Preoperative Hyponatremia Predicts Poorer Long-Term Survival in Patients Receiving LVADs

With the constant goal of improving treatment for patients with heart failure, clinical investigators at Texas Heart Institute and Baylor College of Medicine examined the possible role of preoperative sodium levels in the outcomes of patients who received a left ventricular assist device (LVAD). They found that patients’ sodium levels before surgery were predictive of their long-term survival after LVAD implantation, suggesting a need for further studies to determine whether correcting sodium levels preoperatively could improve outcomes.

For many people with cardiovascular disease, excessively high sodium levels can worsen their condition. But chronically low sodium levels can cause problems, too. This disorder, called hyponatremia, is found in up to 12% of cardiac surgical patients, and it has been associated with greater mortality and morbidity risk in patients with heart failure.

Because patients who are slated to receive an LVAD are generally those with the most severe heart failure, Baylor College of Medicine and Texas Heart Institute heart failure and transplantation specialists Harveen Lamba, MD, Andrew Civitello, MD, Subhasis Chatterjee, MD, and colleagues reviewed data from 332 patients who received an LVAD at Baylor St. Luke’s Medical Center between 2012 and 2017. Before undergoing the LVAD implantation procedure, nearly half of these patients (n=160) had hyponatremia, defined as a blood sodium concentration less than 135 mEq/L. The results were recently published in the journal Artificial Organs.

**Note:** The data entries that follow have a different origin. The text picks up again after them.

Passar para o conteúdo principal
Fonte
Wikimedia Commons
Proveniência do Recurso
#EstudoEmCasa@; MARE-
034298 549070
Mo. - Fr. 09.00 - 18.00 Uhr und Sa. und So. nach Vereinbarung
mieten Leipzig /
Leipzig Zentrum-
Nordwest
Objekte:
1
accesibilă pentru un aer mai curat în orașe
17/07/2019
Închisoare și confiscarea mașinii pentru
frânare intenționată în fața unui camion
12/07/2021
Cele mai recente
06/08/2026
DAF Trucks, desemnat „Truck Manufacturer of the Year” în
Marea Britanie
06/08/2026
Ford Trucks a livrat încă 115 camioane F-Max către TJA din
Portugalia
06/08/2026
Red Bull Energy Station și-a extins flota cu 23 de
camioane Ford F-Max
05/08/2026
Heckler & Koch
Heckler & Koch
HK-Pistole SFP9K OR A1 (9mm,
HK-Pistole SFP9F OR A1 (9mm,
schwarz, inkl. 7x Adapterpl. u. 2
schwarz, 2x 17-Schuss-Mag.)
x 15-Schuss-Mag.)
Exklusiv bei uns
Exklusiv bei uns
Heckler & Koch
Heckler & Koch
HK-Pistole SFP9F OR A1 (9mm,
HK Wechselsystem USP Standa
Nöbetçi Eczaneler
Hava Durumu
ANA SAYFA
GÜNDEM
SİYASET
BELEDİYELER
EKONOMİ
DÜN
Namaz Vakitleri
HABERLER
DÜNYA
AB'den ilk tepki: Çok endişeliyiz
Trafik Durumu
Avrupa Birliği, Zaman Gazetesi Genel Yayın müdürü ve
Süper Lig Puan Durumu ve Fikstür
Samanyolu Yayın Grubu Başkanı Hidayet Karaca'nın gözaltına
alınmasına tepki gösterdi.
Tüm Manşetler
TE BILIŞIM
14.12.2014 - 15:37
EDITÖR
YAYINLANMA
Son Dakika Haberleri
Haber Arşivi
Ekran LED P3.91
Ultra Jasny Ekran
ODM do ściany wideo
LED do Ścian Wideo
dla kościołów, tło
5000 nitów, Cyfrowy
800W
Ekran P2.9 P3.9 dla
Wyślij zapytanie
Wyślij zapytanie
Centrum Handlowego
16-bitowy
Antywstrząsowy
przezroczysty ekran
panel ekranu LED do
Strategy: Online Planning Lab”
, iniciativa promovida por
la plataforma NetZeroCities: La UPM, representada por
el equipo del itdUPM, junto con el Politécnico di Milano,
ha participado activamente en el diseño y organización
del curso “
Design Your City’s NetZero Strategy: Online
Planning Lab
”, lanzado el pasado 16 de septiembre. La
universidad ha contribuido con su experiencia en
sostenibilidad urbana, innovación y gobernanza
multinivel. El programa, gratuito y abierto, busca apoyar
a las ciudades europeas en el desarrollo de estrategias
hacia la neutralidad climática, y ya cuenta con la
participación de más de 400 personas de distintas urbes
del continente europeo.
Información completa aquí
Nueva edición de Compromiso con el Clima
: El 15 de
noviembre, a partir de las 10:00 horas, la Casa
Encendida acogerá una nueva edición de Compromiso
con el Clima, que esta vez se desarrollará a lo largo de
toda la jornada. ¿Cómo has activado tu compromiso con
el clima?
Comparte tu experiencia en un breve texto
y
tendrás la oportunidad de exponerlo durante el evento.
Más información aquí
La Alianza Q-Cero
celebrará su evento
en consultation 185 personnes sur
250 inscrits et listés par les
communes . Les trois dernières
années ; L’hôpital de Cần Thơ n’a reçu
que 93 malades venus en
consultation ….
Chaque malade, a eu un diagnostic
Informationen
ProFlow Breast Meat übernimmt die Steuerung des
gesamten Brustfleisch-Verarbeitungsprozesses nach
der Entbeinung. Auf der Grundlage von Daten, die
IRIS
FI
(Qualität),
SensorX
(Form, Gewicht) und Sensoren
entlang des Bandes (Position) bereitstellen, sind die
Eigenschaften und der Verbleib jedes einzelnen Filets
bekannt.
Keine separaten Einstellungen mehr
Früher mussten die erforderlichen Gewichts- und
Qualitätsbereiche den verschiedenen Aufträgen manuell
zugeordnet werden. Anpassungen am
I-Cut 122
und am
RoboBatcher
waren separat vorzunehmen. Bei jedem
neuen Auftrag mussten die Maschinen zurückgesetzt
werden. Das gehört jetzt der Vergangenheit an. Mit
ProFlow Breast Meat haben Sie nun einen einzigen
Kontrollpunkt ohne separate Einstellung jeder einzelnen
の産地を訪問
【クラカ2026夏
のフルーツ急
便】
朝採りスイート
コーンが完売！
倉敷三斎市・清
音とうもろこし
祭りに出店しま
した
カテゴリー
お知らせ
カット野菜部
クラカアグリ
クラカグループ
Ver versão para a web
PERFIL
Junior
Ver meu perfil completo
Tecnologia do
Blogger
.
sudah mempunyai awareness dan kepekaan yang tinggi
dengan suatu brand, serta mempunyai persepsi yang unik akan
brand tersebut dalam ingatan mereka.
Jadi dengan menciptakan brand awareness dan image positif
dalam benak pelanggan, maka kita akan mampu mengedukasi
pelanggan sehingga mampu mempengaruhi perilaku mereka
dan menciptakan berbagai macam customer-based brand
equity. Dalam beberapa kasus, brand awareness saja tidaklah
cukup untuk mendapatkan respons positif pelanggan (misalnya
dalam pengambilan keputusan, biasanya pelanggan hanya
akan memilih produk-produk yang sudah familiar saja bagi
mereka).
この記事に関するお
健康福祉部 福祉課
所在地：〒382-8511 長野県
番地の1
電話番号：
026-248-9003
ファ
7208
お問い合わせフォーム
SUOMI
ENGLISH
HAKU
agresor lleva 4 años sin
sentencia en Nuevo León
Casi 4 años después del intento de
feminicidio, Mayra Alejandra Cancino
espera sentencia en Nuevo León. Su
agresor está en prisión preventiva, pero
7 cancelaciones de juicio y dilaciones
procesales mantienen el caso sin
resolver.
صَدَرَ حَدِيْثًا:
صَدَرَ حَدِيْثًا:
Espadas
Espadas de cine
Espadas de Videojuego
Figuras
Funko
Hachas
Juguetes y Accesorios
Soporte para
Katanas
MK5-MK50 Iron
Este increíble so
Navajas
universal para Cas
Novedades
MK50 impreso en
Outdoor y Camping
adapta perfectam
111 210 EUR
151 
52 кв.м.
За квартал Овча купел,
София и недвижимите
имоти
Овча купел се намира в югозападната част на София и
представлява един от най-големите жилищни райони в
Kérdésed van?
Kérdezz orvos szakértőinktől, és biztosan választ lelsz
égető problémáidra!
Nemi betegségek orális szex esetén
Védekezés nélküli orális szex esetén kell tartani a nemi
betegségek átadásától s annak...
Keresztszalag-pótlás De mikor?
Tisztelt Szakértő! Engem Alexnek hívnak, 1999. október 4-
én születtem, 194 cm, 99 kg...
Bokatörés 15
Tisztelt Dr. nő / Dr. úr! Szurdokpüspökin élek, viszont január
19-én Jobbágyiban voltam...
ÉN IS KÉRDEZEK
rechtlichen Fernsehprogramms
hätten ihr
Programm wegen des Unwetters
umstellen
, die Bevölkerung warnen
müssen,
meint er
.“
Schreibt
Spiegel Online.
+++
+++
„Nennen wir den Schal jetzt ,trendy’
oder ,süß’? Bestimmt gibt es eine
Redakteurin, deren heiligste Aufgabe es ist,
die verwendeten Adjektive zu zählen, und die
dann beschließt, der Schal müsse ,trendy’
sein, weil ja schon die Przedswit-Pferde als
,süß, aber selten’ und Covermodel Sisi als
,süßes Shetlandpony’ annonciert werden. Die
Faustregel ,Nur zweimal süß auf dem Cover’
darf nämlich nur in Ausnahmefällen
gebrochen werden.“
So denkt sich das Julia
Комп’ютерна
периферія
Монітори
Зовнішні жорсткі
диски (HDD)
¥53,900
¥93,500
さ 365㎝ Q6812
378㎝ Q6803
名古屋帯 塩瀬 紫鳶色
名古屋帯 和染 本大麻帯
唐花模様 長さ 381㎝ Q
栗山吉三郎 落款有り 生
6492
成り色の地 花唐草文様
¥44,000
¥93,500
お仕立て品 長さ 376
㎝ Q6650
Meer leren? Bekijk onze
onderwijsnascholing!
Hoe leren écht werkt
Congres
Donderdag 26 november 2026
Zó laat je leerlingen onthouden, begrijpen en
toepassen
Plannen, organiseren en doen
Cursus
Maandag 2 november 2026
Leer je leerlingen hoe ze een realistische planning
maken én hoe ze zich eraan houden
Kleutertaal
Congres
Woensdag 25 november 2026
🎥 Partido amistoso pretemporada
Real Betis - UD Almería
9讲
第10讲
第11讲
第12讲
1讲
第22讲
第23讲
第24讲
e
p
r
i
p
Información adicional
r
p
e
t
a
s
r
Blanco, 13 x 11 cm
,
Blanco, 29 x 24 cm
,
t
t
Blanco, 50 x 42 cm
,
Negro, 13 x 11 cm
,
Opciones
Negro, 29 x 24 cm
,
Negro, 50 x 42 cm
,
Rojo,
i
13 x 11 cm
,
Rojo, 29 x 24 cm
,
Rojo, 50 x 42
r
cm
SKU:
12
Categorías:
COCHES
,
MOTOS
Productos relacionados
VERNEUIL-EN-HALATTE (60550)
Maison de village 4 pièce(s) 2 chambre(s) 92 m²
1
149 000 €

The patients with hyponatremia and those with normonatremia (that is, a serum sodium concentration of 135-145 mEq/L, which is considered the normal range) were otherwise largely similar in terms of their preoperative risk factors, and after the LVAD placement operation, they also had a similar 30-day mortality rate (7.5% vs 6.5%). However, 5-year mortality was significantly greater in the patients with preoperative hyponatremia: 61%, versus 44% for the patients with normonatremia. Also, when logistic regression was used to identify independent predictors of 5-year mortality, hyponatremia was among them, along with older age and an elevated mean right atrial pressure/pulmonary capillary wedge pressure ratio (an indicator of right-sided heart failure).

“What this tells us,” Dr. Chatterjee says, “is that hyponatremia should be taken into account when we are considering what kind of survival benefit a given patient will gain from receiving an LVAD. It also suggests that, maybe, correcting hyponatremia in a patient before they receive an LVAD would improve their chances of long-term survival. That would be worth testing with a controlled study.”


Lamba HK, Parikh UM, Vincent J, Civitello AB, Nair A, Bhardwaj A, Senussi MH, Loor G, Shafii AE, Liao KK, Chatterjee S.  Preoperative hyponatremia and survival after left ventricular assist device implantation. Artif Organs. 2022 May 7. doi: 10.1111/aor.14280.